Neighborhood Street Signs
Continuing the “Street Walk” series following the building construction photos, I photographed a number of street signs that are quite common in Tokyo. They have a uniquely Japanese feeling to them. When you walk past them everyday they become commonplace.
These street signs can be a great way for the beginner to learn Kanji since every time you pass them they can serve as a memory jog.
The sign above is a common one in Tokyo showing that the road is a designated travel path for school children. You can see Shibuya-ku (渋谷区) displayed at the bottom of the sign.
The following sign pasted to the front of a building when they are looking for new tenants is also a common site. Whilst internet advertising for offices and apartments has become very popular and of course real estate agents have full lists at their office, a sign like this can really catch the attention of passers by who might just be interested in renting at that location.
The red writing says “looking for tenant”. The light blue writing is the name of the real estate company, with the dark blue writing saying “please feel free to contact the agent for property details”
This is a fairly typical, although graffiti-ed, fire extinguisher box. You can see on the top it even has it written in English, just in case a foreigner needs to put out a fire :)
This sign is very common for most apartment buildings. When putting out the rubbish you have to separtate burnable from non-burnable and then there are special days for large rubbish and other items. This sign has quite a bit of English on it, but you can expect many of them to be totally in Japanese. This sign provides a good teaching aid since it has both English and Japanese together.
When carrying out road or building construction, there are normally a set number of signs that you will see around the area. One is the following sign, apologizing for any inconvenience that might be caused during the construction work.
To make sure you don’t try to enter the site this one says “No entry”
A very well known sign at construction sites is the following one, 安全第一, “Safety First”. It’s history is said to go back to the early 1900’s when US Steel coined the phrase “safety first”, and was brought to Japan around 1913, becoming a national slogan for progress.
Moving away from construction signs, this picture of a dog tells people that the area is an official safe house area for children. This system was set up for the community to keep an eye out for suspicious activity and assist children if they are in trouble. Note the dog is wearing a sash that says his name is Hachiko-kun.
Here is a quick link to the Tokyo Metropolitan Police Departments website explaining how you can get involved in the safe house area for children. (Japanese language only)

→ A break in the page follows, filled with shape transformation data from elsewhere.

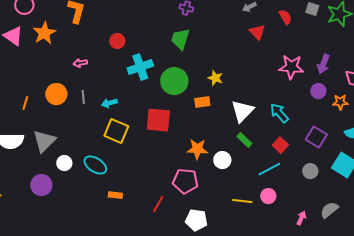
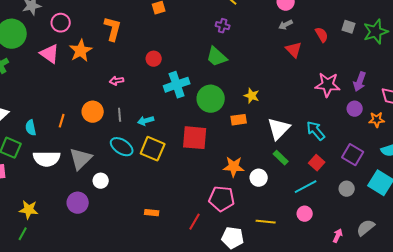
green trapezoid: (180, 39) -> (217, 57), turned -65
cyan ellipse: (95, 165) -> (122, 147), moved
yellow line: (242, 201) -> (266, 222), moved

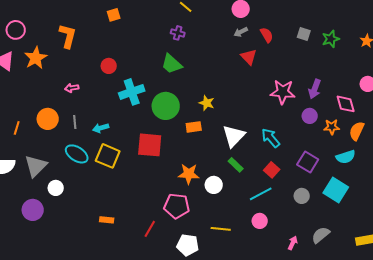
green star: (376, 32) -> (331, 39), size x0.7
red semicircle: (322, 35) -> (267, 35), moved

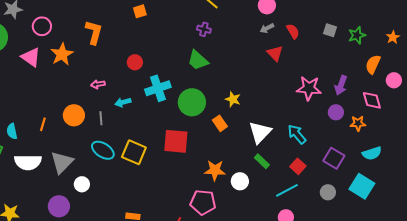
orange rectangle: (194, 127) -> (220, 123), turned 63
cyan arrow: (101, 128) -> (123, 102), moved
orange semicircle: (357, 131) -> (373, 64), moved

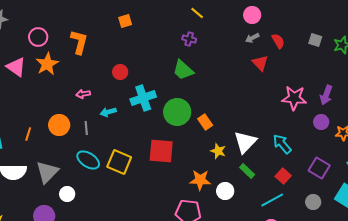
pink circle: (42, 26) -> (38, 37), moved
yellow star: (233, 99) -> (218, 151), moved
orange rectangle: (220, 123) -> (205, 122), moved

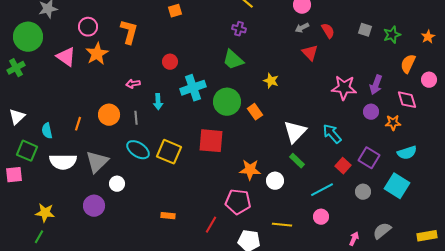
cyan arrow: (108, 112) -> (158, 102), turned -77
yellow star: (218, 151) -> (271, 81), moved
red square: (283, 176) -> (343, 166), moved

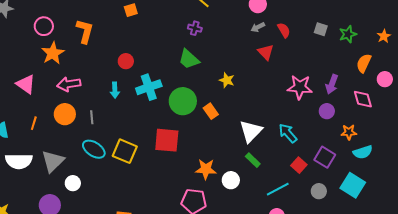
pink triangle: (66, 57) -> (26, 84), moved
pink arrow: (133, 84) -> (69, 84), moved, size x1.6
cyan arrow: (158, 102) -> (115, 90), moved
orange star: (393, 123) -> (349, 132), moved

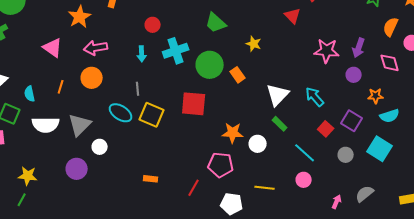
gray line: (92, 117) -> (138, 89), moved
cyan line: (278, 189) -> (305, 153), turned 70

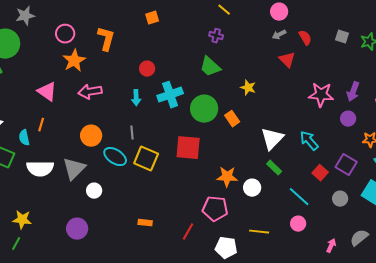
orange circle: (92, 78) -> (91, 136), moved
orange line: (61, 87) -> (41, 125), moved
purple circle: (77, 169) -> (77, 229), moved

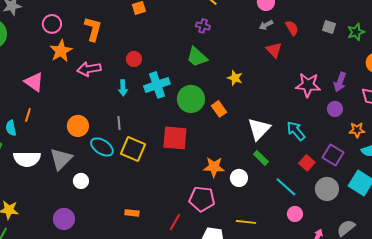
pink arrow: (90, 92) -> (89, 69), moved
gray circle: (340, 199) -> (327, 189), size x1.5
pink circle: (298, 224) -> (295, 214), moved

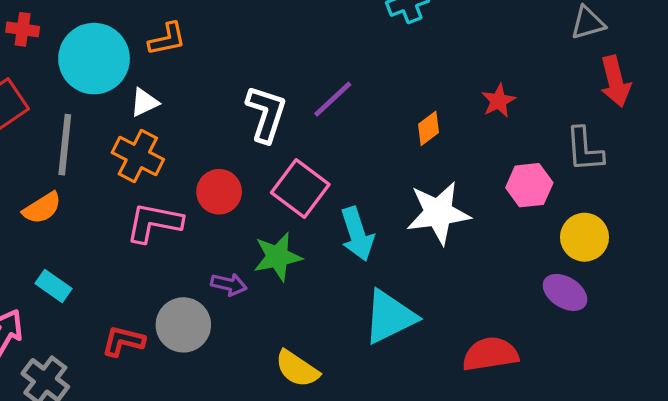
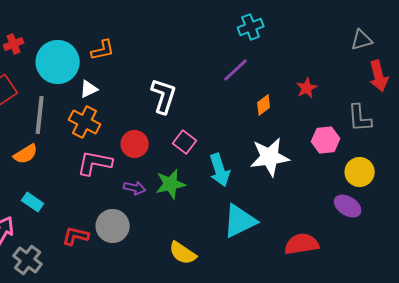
red cross: (23, 29) -> (14, 44), turned -30
purple line: (333, 99) -> (236, 70), moved
pink square: (300, 188) -> (185, 142), size x0.7
purple arrow: (229, 284) -> (135, 188), moved

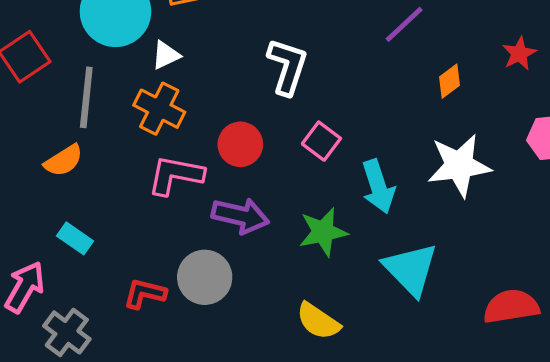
green star: (171, 184) -> (323, 232), moved
purple arrow: (135, 188) -> (240, 216), size x1.6
cyan triangle: (240, 221) -> (411, 269), turned -48

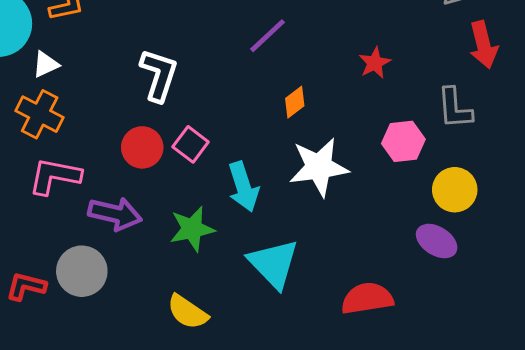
orange diamond: (450, 81) -> (295, 102), moved
red circle: (240, 144) -> (142, 147), moved

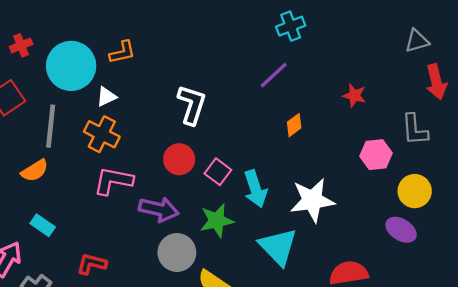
red star: (375, 63) -> (354, 95), turned -30
pink square: (191, 144) -> (218, 172), moved
white star: (319, 167) -> (312, 200), moved
gray circle: (82, 271) -> (177, 252), moved

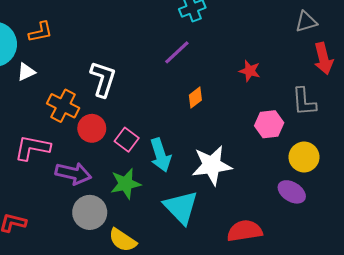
orange cross: (102, 134) -> (63, 106), moved

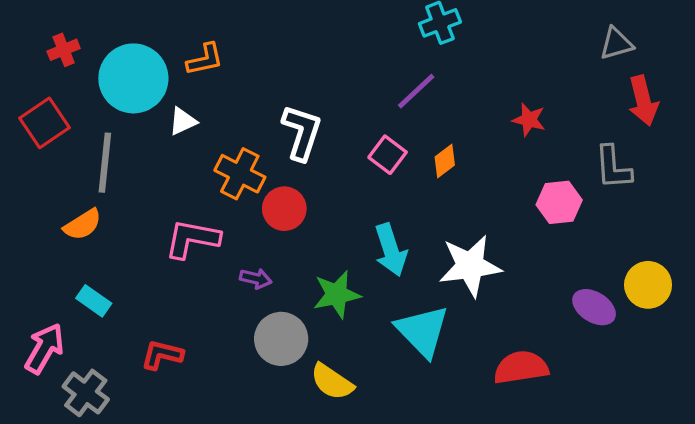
pink square: (127, 140) -> (388, 155), moved
yellow circle: (304, 157) -> (648, 285), moved
purple arrow: (73, 173) -> (256, 279), size x0.6

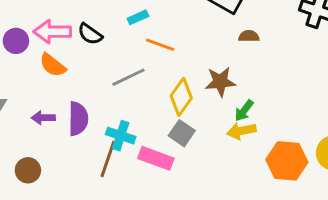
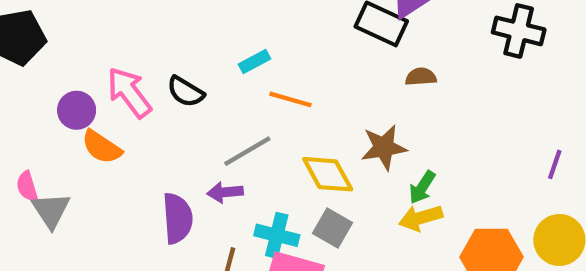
pink arrow: (52, 32) -> (129, 92), turned 57
orange semicircle: (53, 65) -> (102, 147), moved
yellow diamond: (181, 97) -> (328, 174), turned -60
purple arrow: (43, 118) -> (225, 192), moved
cyan cross: (121, 136) -> (277, 235), moved

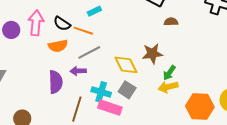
pink arrow: (129, 92) -> (36, 23), turned 40
orange line: (290, 99) -> (83, 31), moved
orange semicircle: (102, 147) -> (58, 46), moved, turned -48

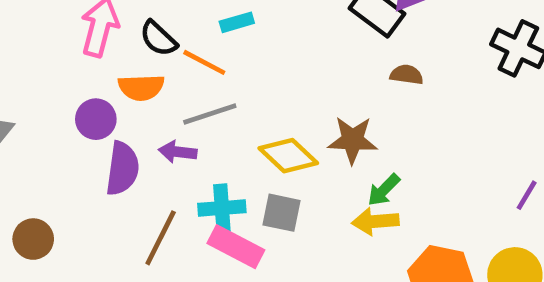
purple circle: (11, 30) -> (96, 119), moved
yellow diamond: (126, 65) -> (288, 156), turned -30
gray square: (127, 90) -> (282, 213), turned -30
cyan cross: (101, 92) -> (222, 208), turned -30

I found this sign in a local park (the mens toilet was not meant to be part of the photo). The sign is explaining the rainwater storage barrel that is for times of natural disaster.
Looking at the sign closely, you can see the kanji text has been supplemented with furigana, written on top of the Kanji. Presumably this is so that young children can also read the full text. The explanation says that you can use the water for flowers and park cleaning as well as in disaster times such as earthquakes.

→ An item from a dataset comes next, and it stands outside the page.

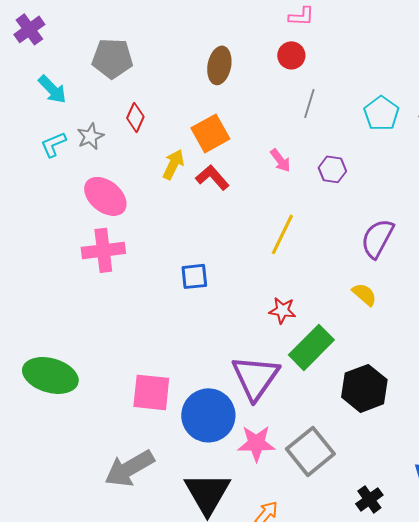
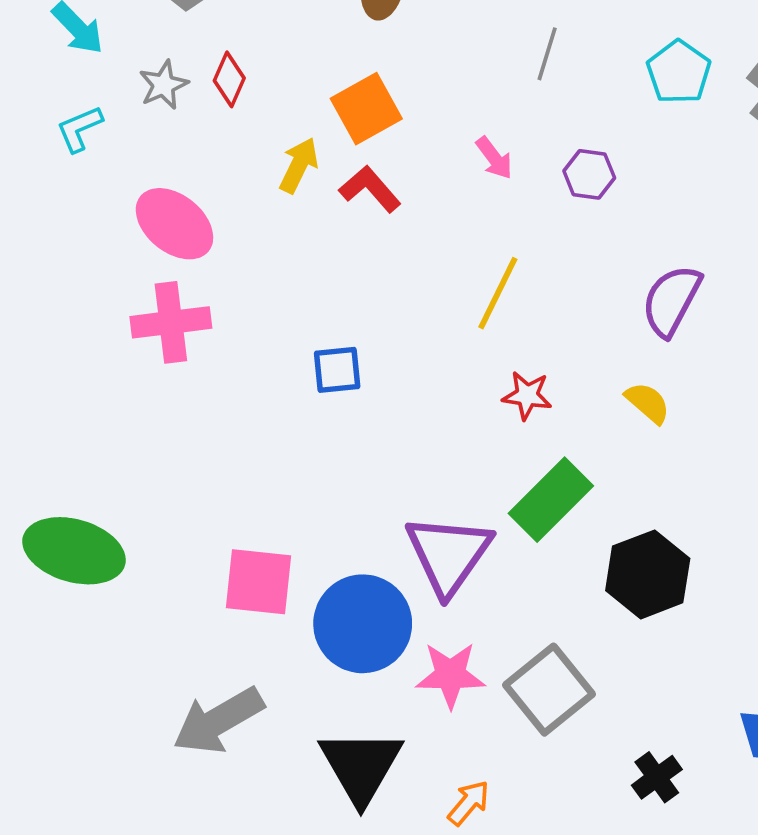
gray star: (90, 136) -> (164, 85), moved
red star: (282, 310) -> (527, 395), moved

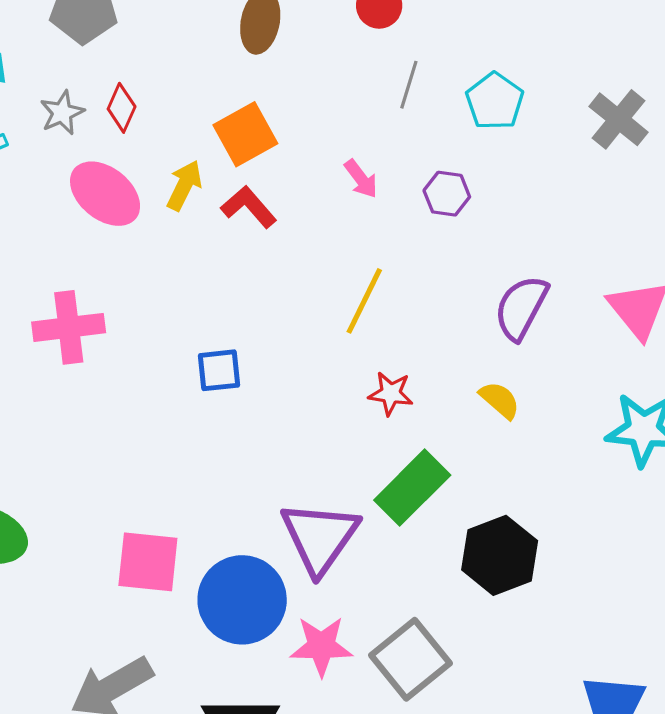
cyan pentagon: (679, 72) -> (495, 101), moved
pink ellipse: (174, 224) -> (105, 194), moved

Noticeboards for the local area are common on the street. this one is for Nanpeidai. The notices look fairly old. Note the 2nd poster from the left where the police are still appealing for anyone who knows the whereabouts of the Aum Shinrikyo members.
Having looked at a number of closeups it is worth seeing the street as a whole. Here is a street with some construction work happening on the right. How many signs can you see in this picture? Every telegraph post seems to have some form of advertising on it.

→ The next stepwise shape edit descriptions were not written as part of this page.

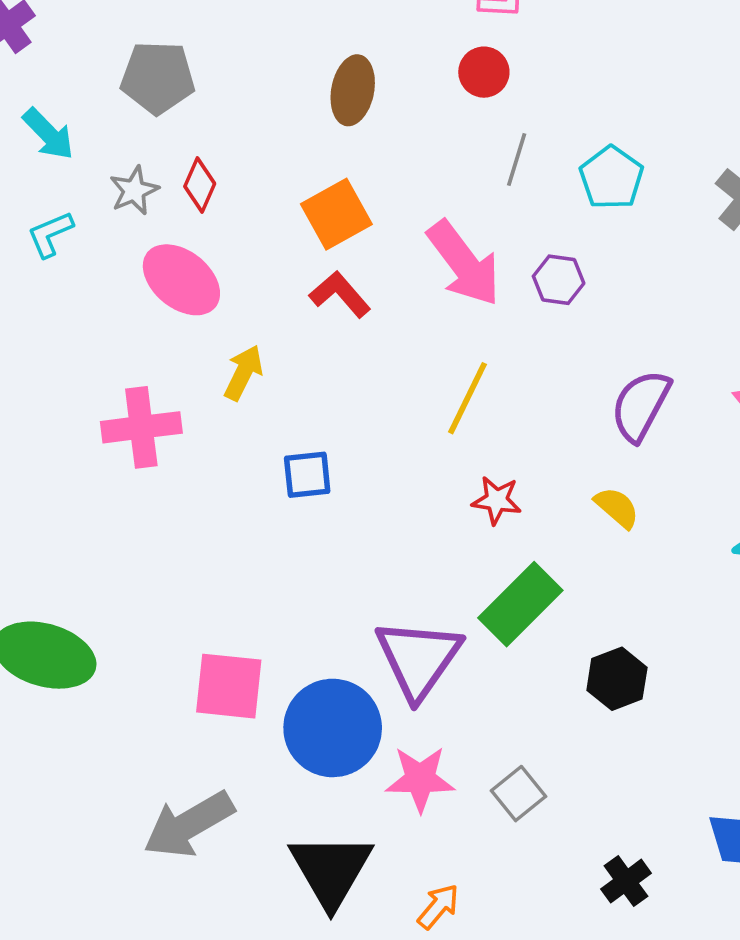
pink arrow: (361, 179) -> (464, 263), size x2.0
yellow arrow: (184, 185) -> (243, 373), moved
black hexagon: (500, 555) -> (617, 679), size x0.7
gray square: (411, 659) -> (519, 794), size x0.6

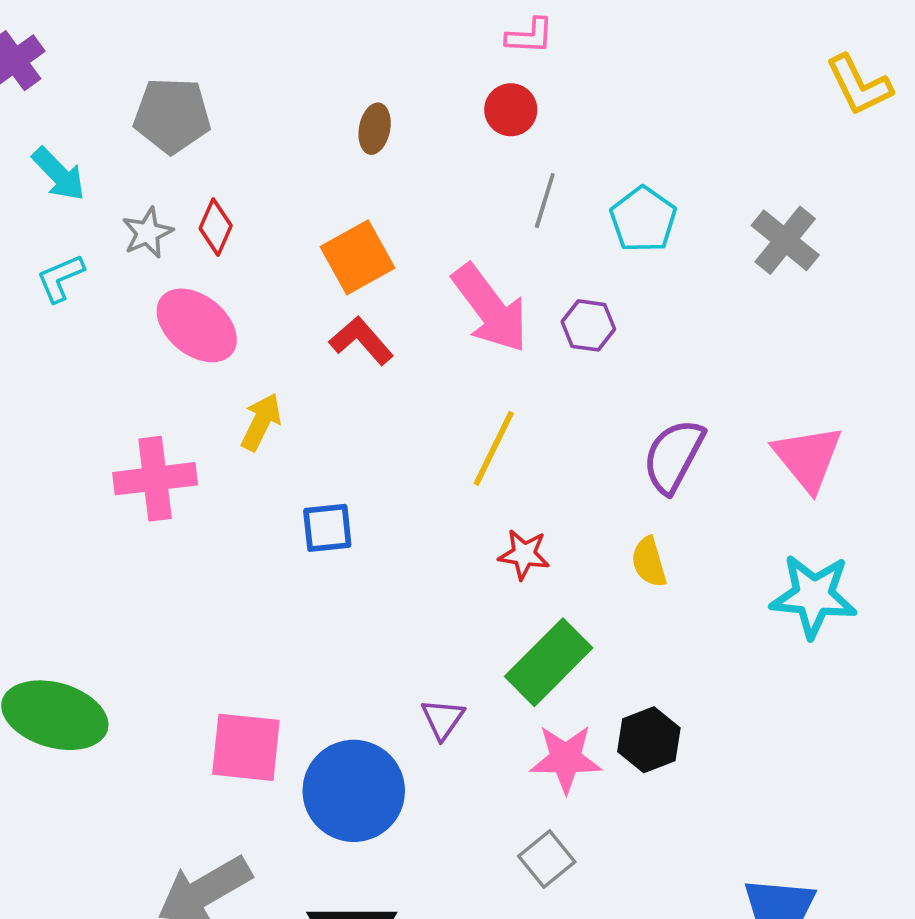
brown ellipse: (353, 90) -> (375, 129), size x0.7
yellow semicircle: (617, 508) -> (649, 562), turned -147
purple triangle: (418, 659) -> (443, 719), size x0.5
pink star: (420, 779) -> (566, 759), moved

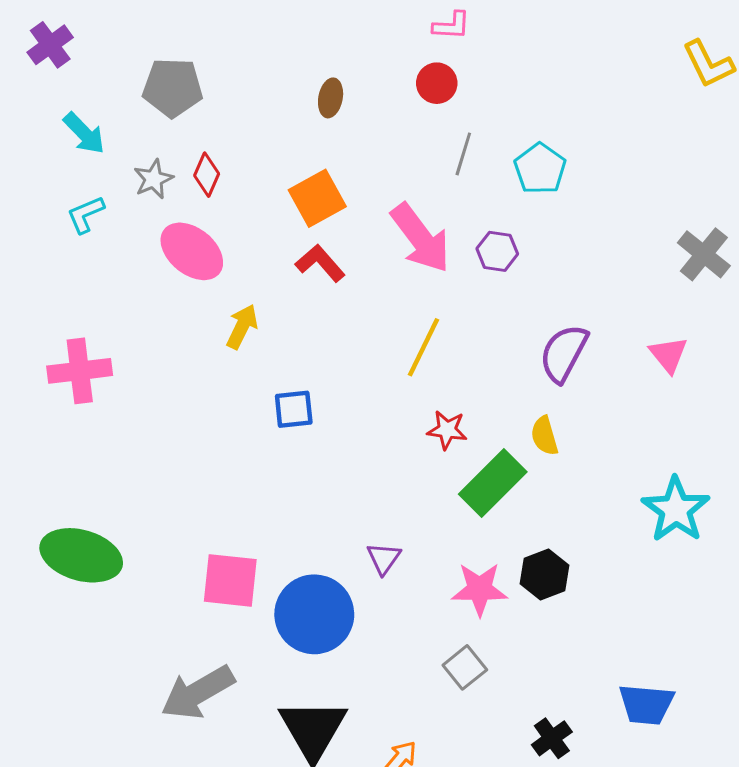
gray cross: (785, 240) -> (704, 254), moved
pink triangle: (808, 458) -> (668, 355), size x0.7
pink cross: (155, 479) -> (80, 371), moved
cyan star: (814, 596) -> (676, 510), moved, turned 30
green rectangle: (549, 662) -> (493, 483), moved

Look at the policebox, Koban, sign in this photo. It is in the top of the shot in green. The sign it written only in romaji.
Many road signs in Tokyo are written in romaji as well as Kanji. Here is a typical road sign.
A look at street signage would not be complete without seeing a few, or a lot, of posters for politicians. It seems like there is always some sort of local or Prefectural or National election going on and the posters are everywhere.
How many different signs do you pass on the street everyday and not really notice?